◆ **Supplied information**
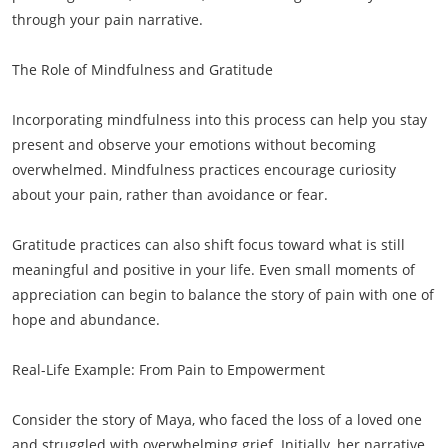
through your pain narrative.
The Role of Mindfulness and Gratitude
Incorporating mindfulness into this process can help you stay
present and observe your emotions without becoming
overwhelmed. Mindfulness practices encourage curiosity
about your pain, rather than avoidance or fear.
Gratitude practices can also shift focus toward what is still
meaningful and positive in your life. Even small moments of
appreciation can begin to balance the story of pain with one of
hope and abundance.
Real-Life Example: From Pain to Empowerment
Consider the story of Maya, who faced the loss of a loved one
and struggled with overwhelming grief. Initially, her narrative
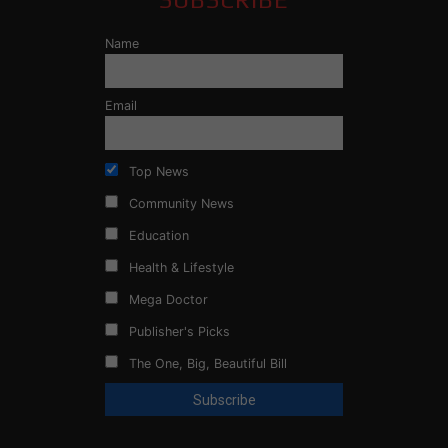
Name
Email
Top News
Community News
Education
Health & Lifestyle
Mega Doctor
Publisher's Picks
The One, Big, Beautiful Bill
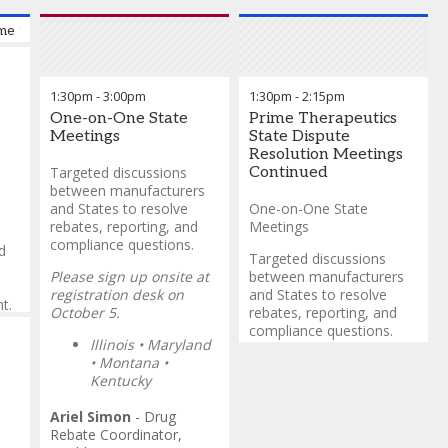
e to the Prime Vendor Program 340B Bootcamp
1:30pm
-
3:00pm
1:30pm
-
2:15pm
One-on-One State
Prime Therapeutics
Meetings
State Dispute
Resolution Meetings
Targeted discussions
Continued
between manufacturers
and States to resolve
One-on-One State
rebates, reporting, and
Meetings
compliance questions.
d
Targeted discussions
Please sign up onsite at
between manufacturers
registration desk on
and States to resolve
t.
October 5.
rebates, reporting, and
compliance questions.
Illinois • Maryland
y
• Montana
•
• AK, AZ, AR, CA (ADAP),
and
Kentucky
CO, CT (ADAP), CT (DSP),
DC, GA, ID (ADAP), ID,
Ariel Simon
-
Drug
LA, MD, MI, MT, MN, NE,
Rebate Coordinator,
NH, NY, NV, NV (ADAP),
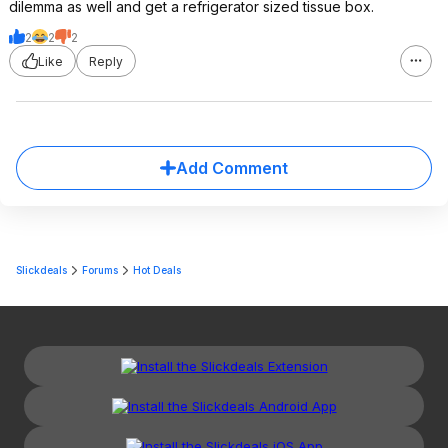
dilemma as well and get a refrigerator sized tissue box.
2
2
2
Like
Reply
Add Comment
Slickdeals
Forums
Hot Deals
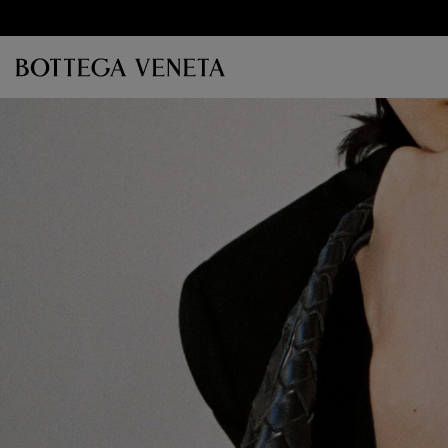
Skip to main content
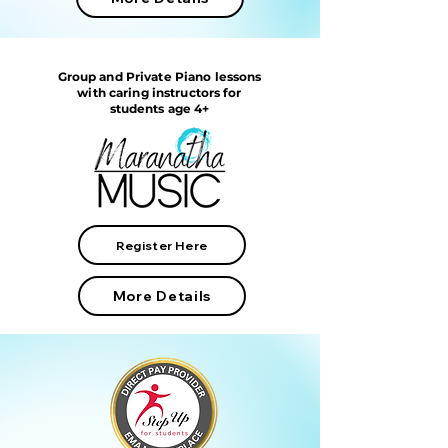
Group and Private Piano lessons
with caring instructors for
students age 4+
Register Here
More Details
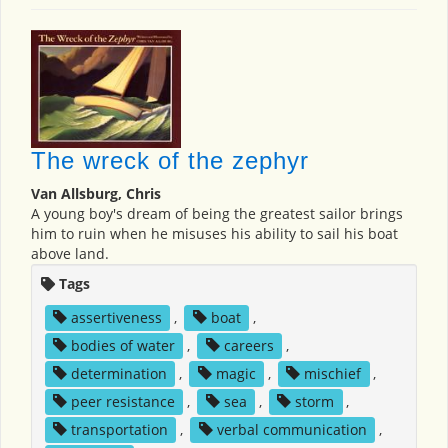
The wreck of the zephyr
Van Allsburg, Chris
A young boy's dream of being the greatest sailor brings
him to ruin when he misuses his ability to sail his boat
above land.
Tags
assertiveness
,
boat
,
bodies of water
,
careers
,
determination
,
magic
,
mischief
,
peer resistance
,
sea
,
storm
,
transportation
,
verbal communication
,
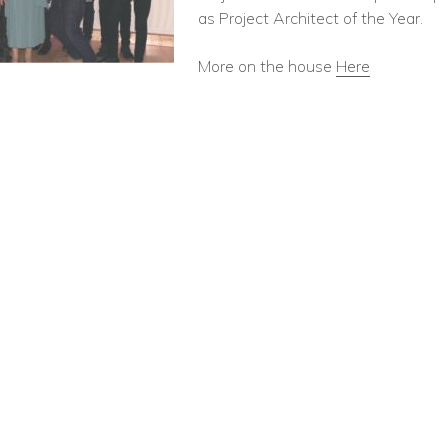
as Project Architect of the Year.
More on the house
Here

◆ **Work required**
Turn the text read from every record above into a Markdown table with the columns Row and Line, numbering each line and skipping blank ones. Leave the pictures out.

◆ **Exercise result**
| Row | Line |
|---|---|
| 1 | through your pain narrative. |
| 2 | The Role of Mindfulness and Gratitude |
| 3 | Incorporating mindfulness into this process can help you stay |
| 4 | present and observe your emotions without becoming |
| 5 | overwhelmed. Mindfulness practices encourage curiosity |
| 6 | about your pain, rather than avoidance or fear. |
| 7 | Gratitude practices can also shift focus toward what is still |
| 8 | meaningful and positive in your life. Even small moments of |
| 9 | appreciation can begin to balance the story of pain with one of |
| 10 | hope and abundance. |
| 11 | Real-Life Example: From Pain to Empowerment |
| 12 | Consider the story of Maya, who faced the loss of a loved one |
| 13 | and struggled with overwhelming grief. Initially, her narrative |
| 14 | Name |
| 15 | Email |
| 16 | Top News |
| 17 | Community News |
| 18 | Education |
| 19 | Health & Lifestyle |
| 20 | Mega Doctor |
| 21 | Publisher's Picks |
| 22 | The One, Big, Beautiful Bill |
| 23 | e to the Prime Vendor Program 340B Bootcamp |
| 24 | 1:30pm |
| 25 | - |
| 26 | 3:00pm |
| 27 | 1:30pm |
| 28 | - |
| 29 | 2:15pm |
| 30 | One-on-One State |
| 31 | Prime Therapeutics |
| 32 | Meetings |
| 33 | State Dispute |
| 34 | Resolution Meetings |
| 35 | Targeted discussions |
| 36 | Continued |
| 37 | between manufacturers |
| 38 | and States to resolve |
| 39 | One-on-One State |
| 40 | rebates, reporting, and |
| 41 | Meetings |
| 42 | compliance questions. |
| 43 | d |
| 44 | Targeted discussions |
| 45 | Please sign up onsite at |
| 46 | between manufacturers |
| 47 | registration desk on |
| 48 | and States to resolve |
| 49 | t. |
| 50 | October 5. |
| 51 | rebates, reporting, and |
| 52 | compliance questions. |
| 53 | Illinois • Maryland |
| 54 | y |
| 55 | • Montana |
| 56 | • |
| 57 | • AK, AZ, AR, CA (ADAP), |
| 58 | and |
| 59 | Kentucky |
| 60 | CO, CT (ADAP), CT (DSP), |
| 61 | DC, GA, ID (ADAP), ID, |
| 62 | Ariel Simon |
| 63 | - |
| 64 | Drug |
| 65 | LA, MD, MI, MT, MN, NE, |
| 66 | Rebate Coordinator, |
| 67 | NH, NY, NV, NV (ADAP), |
| 68 | dilemma as well and get a refrigerator sized tissue box. |
| 69 | 2 |
| 70 | 2 |
| 71 | 2 |
| 72 | Like |
| 73 | Reply |
| 74 | Add Comment |
| 75 | Slickdeals |
| 76 | Forums |
| 77 | Hot Deals |
| 78 | Skip to main content |
| 79 | Group and Private Piano lessons |
| 80 | with caring instructors for |
| 81 | students age 4+ |
| 82 | Register Here |
| 83 | More Details |
| 84 | The wreck of the zephyr |
| 85 | Van Allsburg, Chris |
| 86 | A young boy's dream of being the greatest sailor brings |
| 87 | him to ruin when he misuses his ability to sail his boat |
| 88 | above land. |
| 89 | Tags |
| 90 | assertiveness |
| 91 | , |
| 92 | boat |
| 93 | , |
| 94 | bodies of water |
| 95 | , |
| 96 | careers |
| 97 | , |
| 98 | determination |
| 99 | , |
| 100 | magic |
| 101 | , |
| 102 | mischief |
| 103 | , |
| 104 | peer resistance |
| 105 | , |
| 106 | sea |
| 107 | , |
| 108 | storm |
| 109 | , |
| 110 | transportation |
| 111 | , |
| 112 | verbal communication |
| 113 | , |
| 114 | as Project Architect of the Year. |
| 115 | More on the house |
| 116 | Here |